The one Texas case brought against alleged antifa folks was undercut when the government’s cooperating witnesses swore under oath they didn’t belong to or have any knowledge of antifa.  In another case brought in Illinois, government lawyers had to back off claims that several had sought to interfere with immigration efforts when video showed their vehicle had been turned into demonstrators by an ICE agent himself.  An acting US attorney in Washington State resigned rather than sign an indictment against nine protestors “who were later charged with impeding federal agents driving immigrants to a court hearing in Tacoma,” which he felt was simple First Amendment activity.  Later the charges were dropped “in a sweetheart” deal to misdemeanors and less if they stayed out of trouble.

Try and try again seems to be the Justice Department’s motto for this witch hunt. They are reportedly “close to reaching an agreement with the IRS to investigate nonprofit organizations known as 501c(3)s…” who are organizations engaged in charitable work of one type or another.  There are tens of thousands of such organizations, including many with whom I work.
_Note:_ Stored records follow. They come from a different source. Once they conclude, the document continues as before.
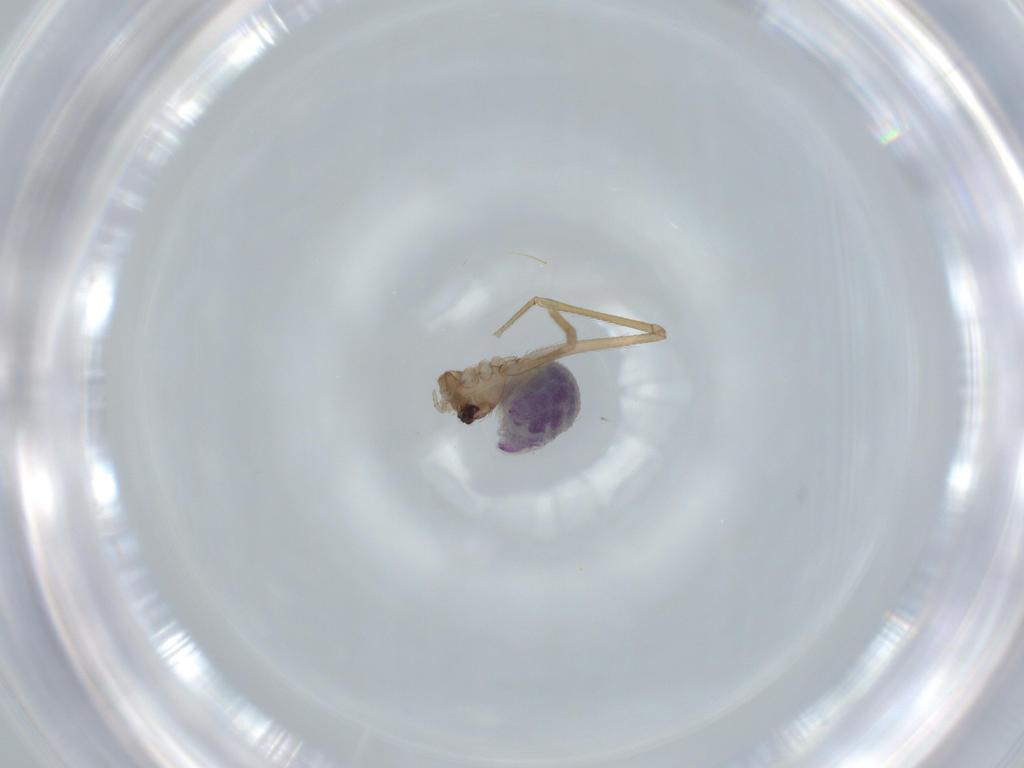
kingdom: Animalia
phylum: Arthropoda
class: Arachnida
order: Araneae
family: Pholcidae
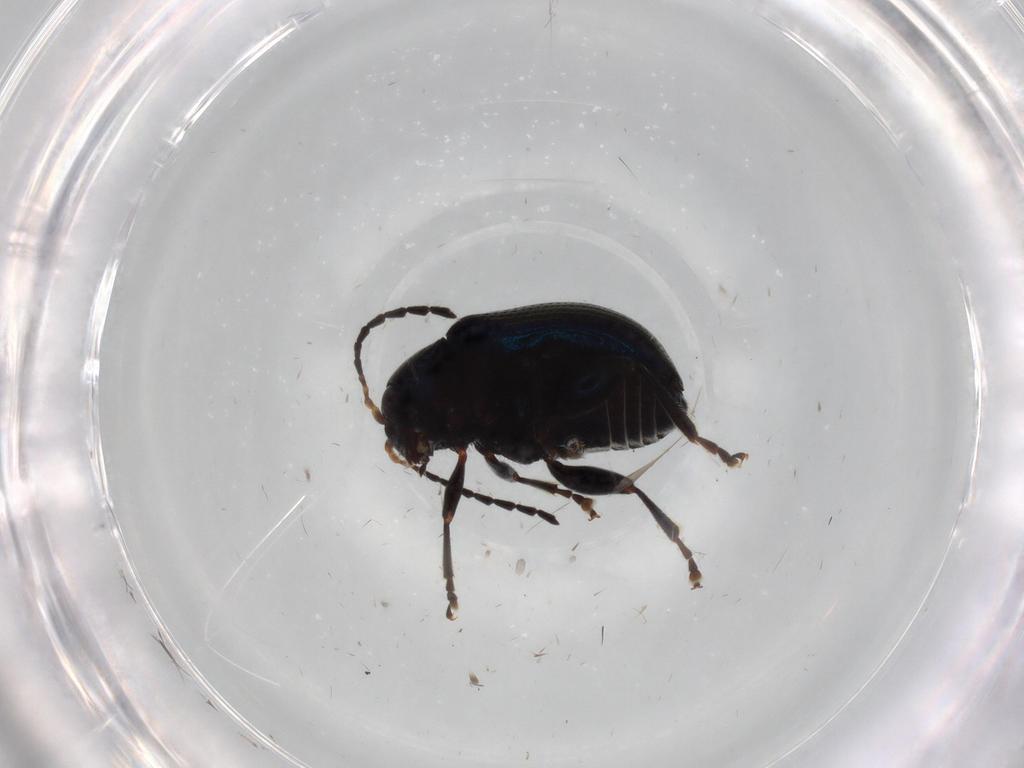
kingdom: Animalia
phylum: Arthropoda
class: Insecta
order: Coleoptera
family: Chrysomelidae
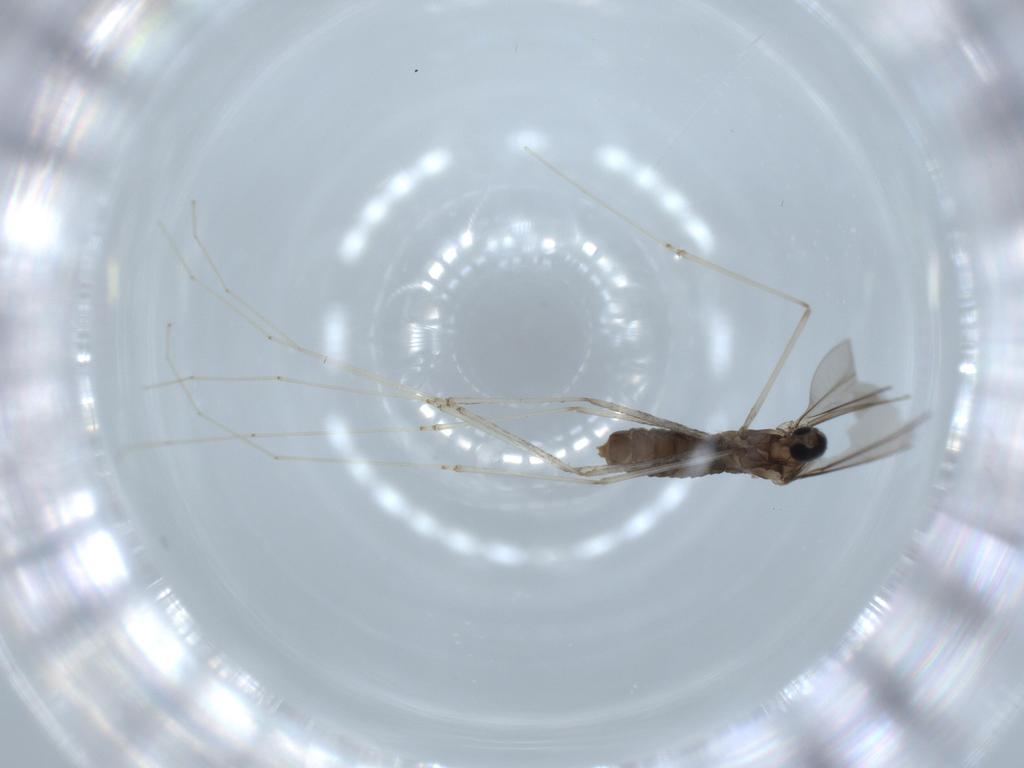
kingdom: Animalia
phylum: Arthropoda
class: Insecta
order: Diptera
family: Cecidomyiidae
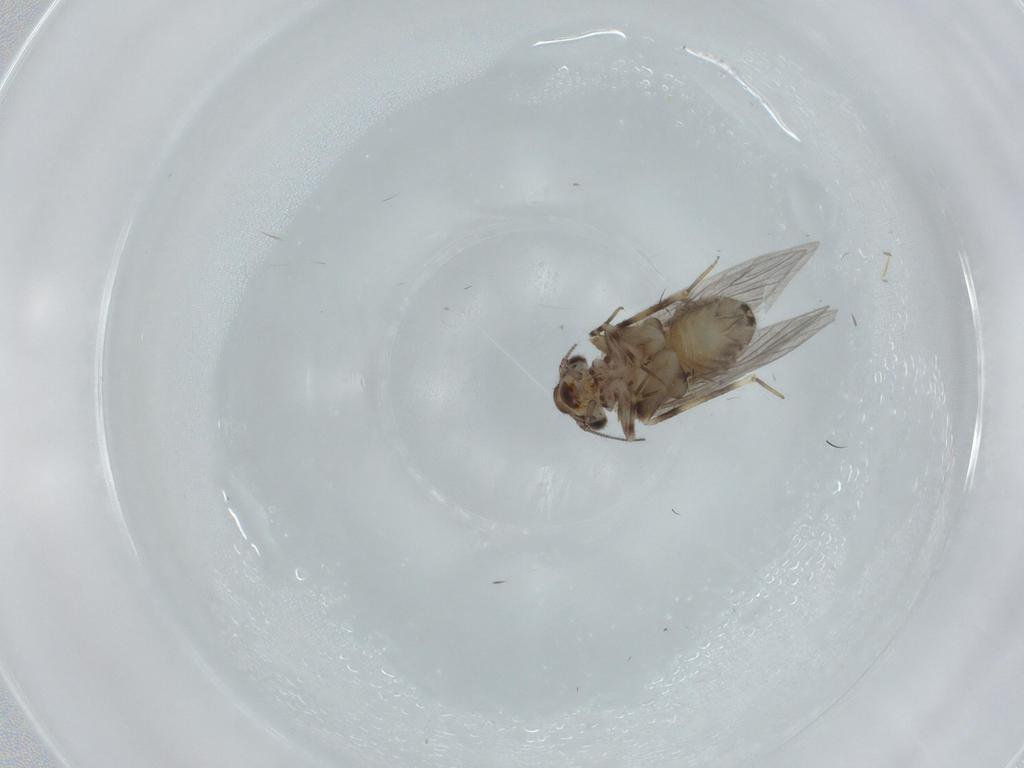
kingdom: Animalia
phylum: Arthropoda
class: Insecta
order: Psocodea
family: Lepidopsocidae
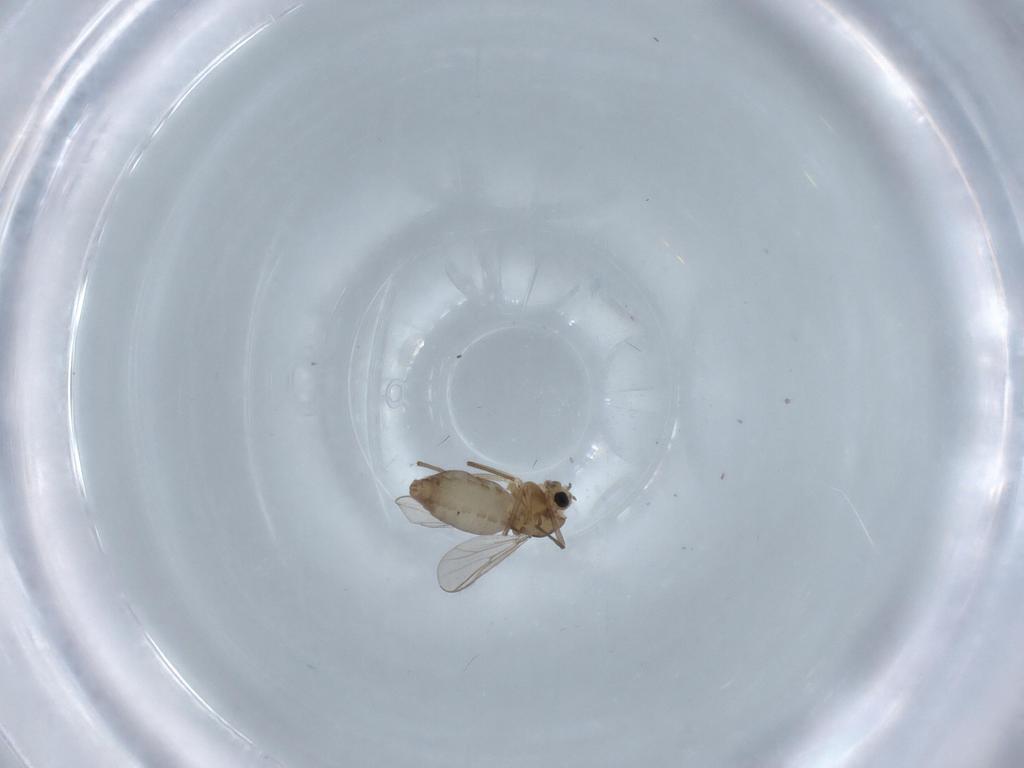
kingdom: Animalia
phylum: Arthropoda
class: Insecta
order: Diptera
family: Chironomidae
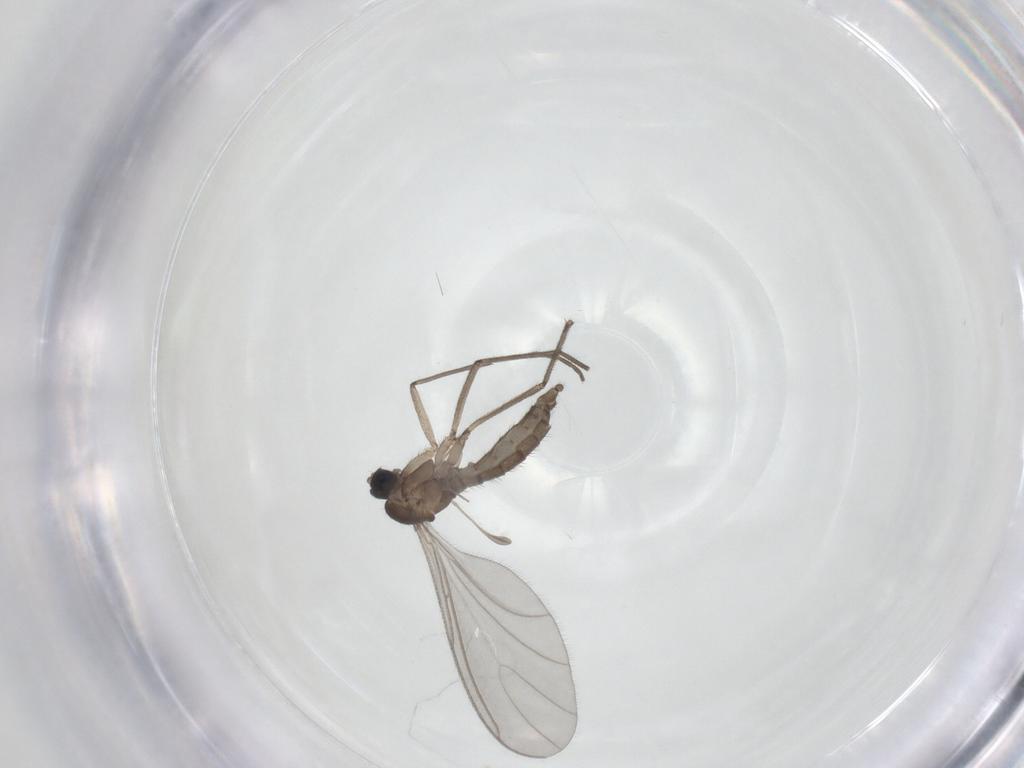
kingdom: Animalia
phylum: Arthropoda
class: Insecta
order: Diptera
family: Sciaridae
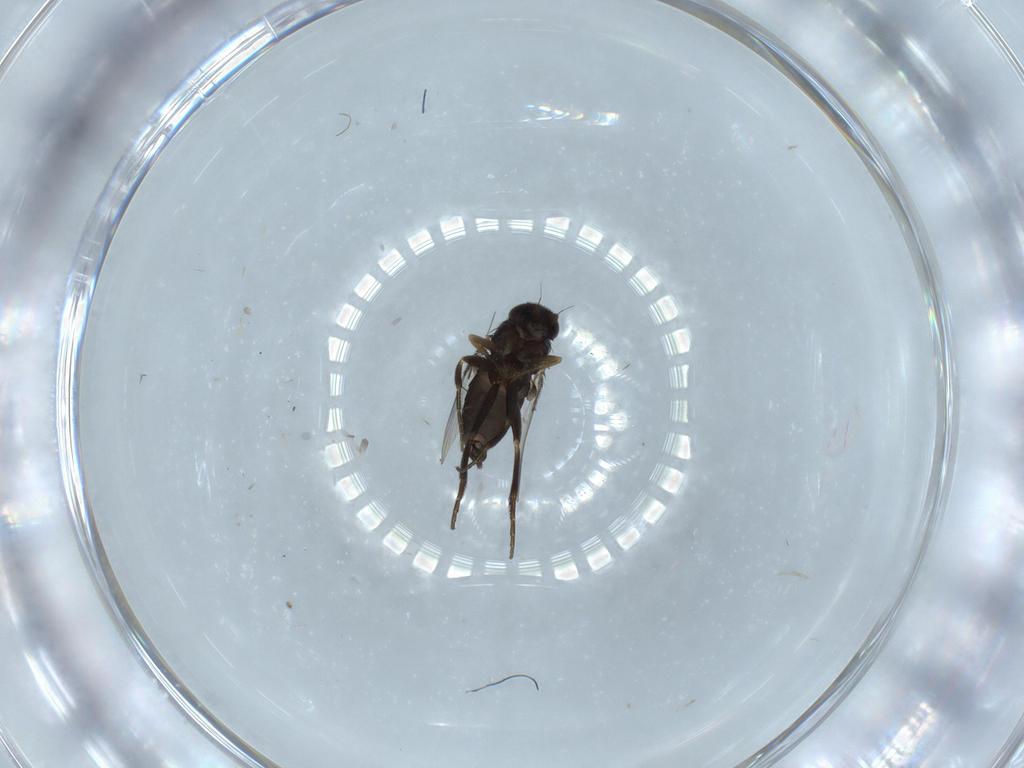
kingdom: Animalia
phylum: Arthropoda
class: Insecta
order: Diptera
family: Phoridae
Talk about a fishing expedition!  Homeland Security Task Force Group 4 is also throwing out a line in this deep pool to go after “organizations involved in illegal activities during protests.”  This is outside normal procedure of investigating specific crimes rather than individuals and their organizations.  This was the case in the administration’s arrest of 39 protestors, including Don Lemon, the broadcast journalist, for a demonstration in a Minneapolis church, as well the way they have gone after a pro-immigrant group in Ventura County, California.  Somehow prosectors got an indictment in Minnesota from a grand jury.  Lawyers claimed “In the United States of America, we do not prosecute journalists for doing their job.  That happens in Russia, China, Iran and other authoritarian regimes.  And yet the government sold this unconstitutional mess to the grand jury.”

These days under these polices and directives run by the Justice Department and other agencies, we can make the claims to be different under our constitution, but in practice and philosophy, the United States in Trump time is becoming little different than these other regimes.